§ RECORDED DATA:
........

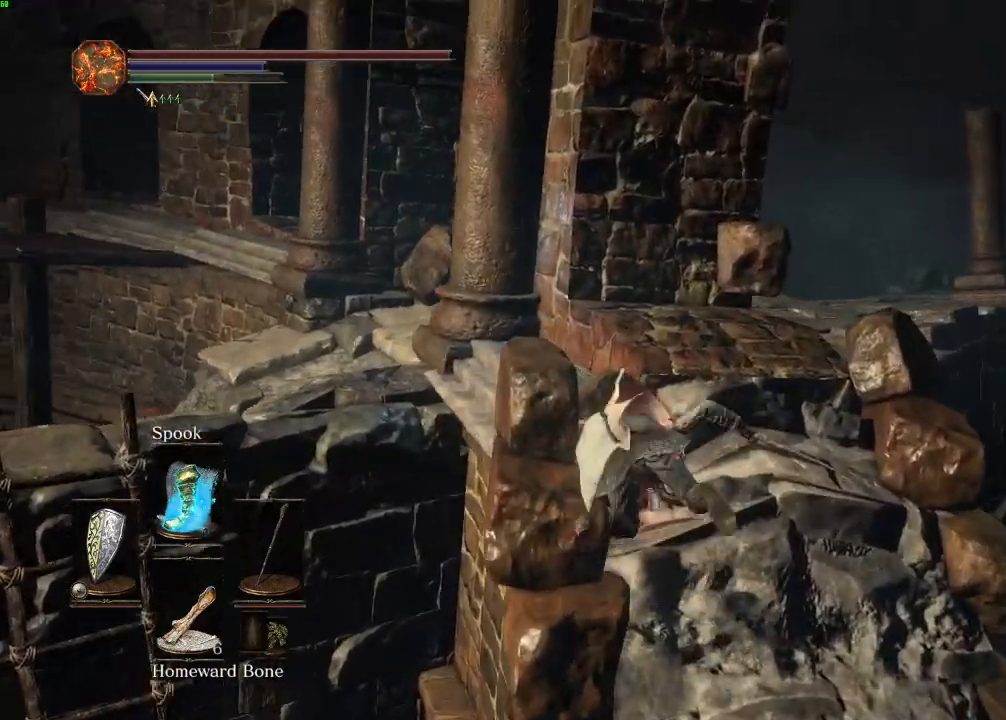
{"keys": ["space", "w"], "mouse": [], "events": []}
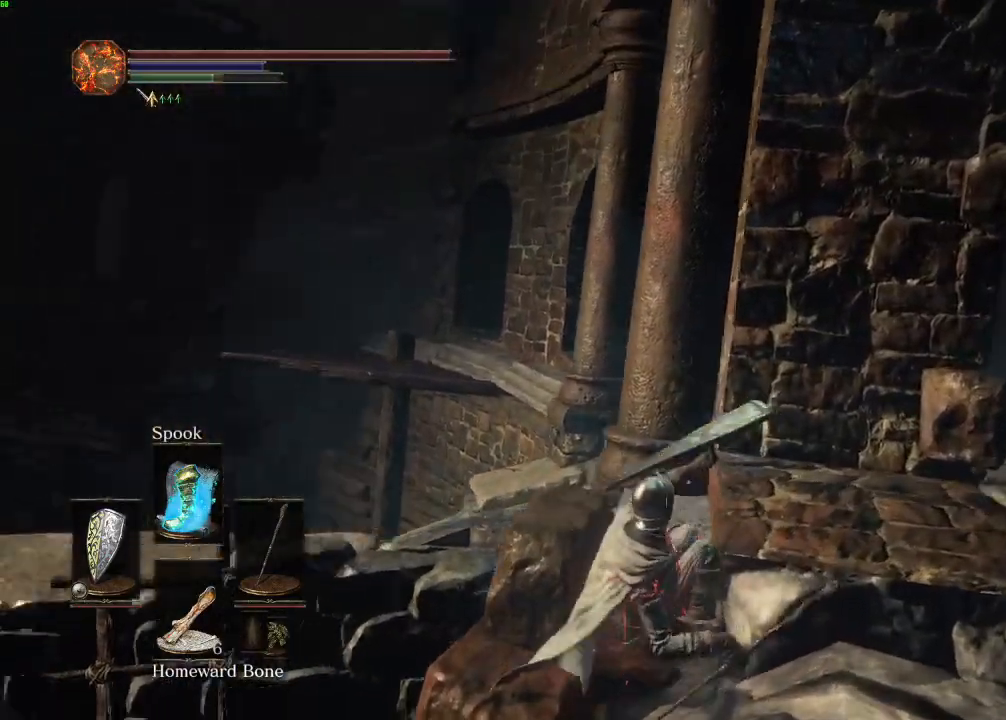
{"keys": ["space", "w"], "mouse": [], "events": []}
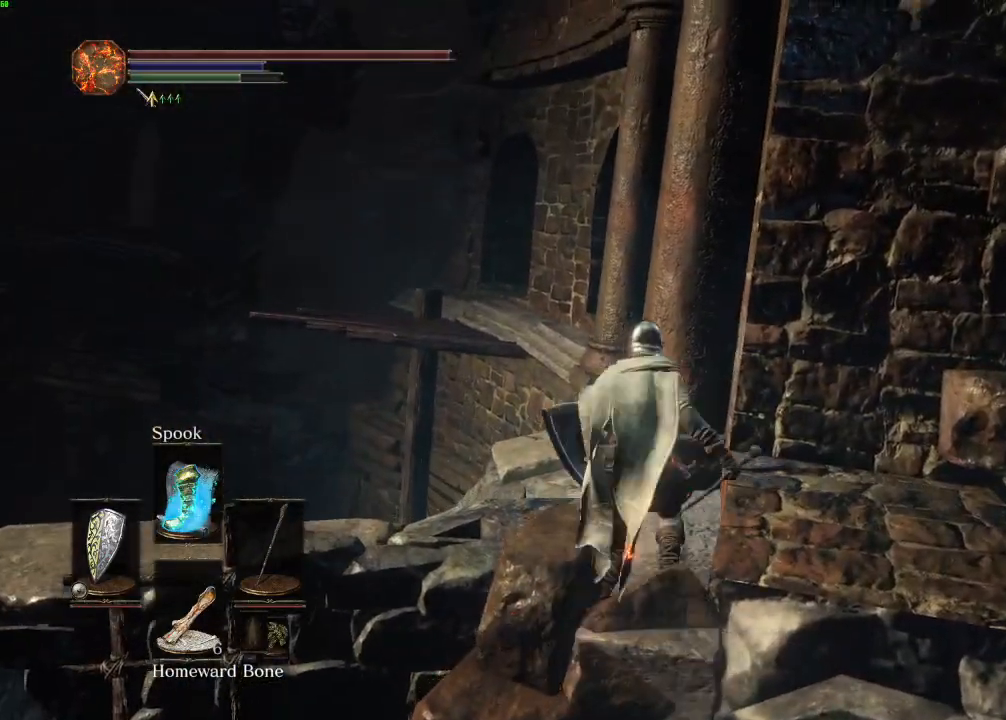
{"keys": ["a", "space", "w"], "mouse": [], "events": [[283, "a", "down"]]}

........

§ WORK INSTRUCTION:
Output the listing above exactly, but leave its pictures behind.

§ SOLUTION TO THIS TASK:
{"keys": ["space", "w"], "mouse": [], "events": []}
{"keys": ["space", "w"], "mouse": [], "events": []}
{"keys": ["a", "space", "w"], "mouse": [], "events": [[283, "a", "down"]]}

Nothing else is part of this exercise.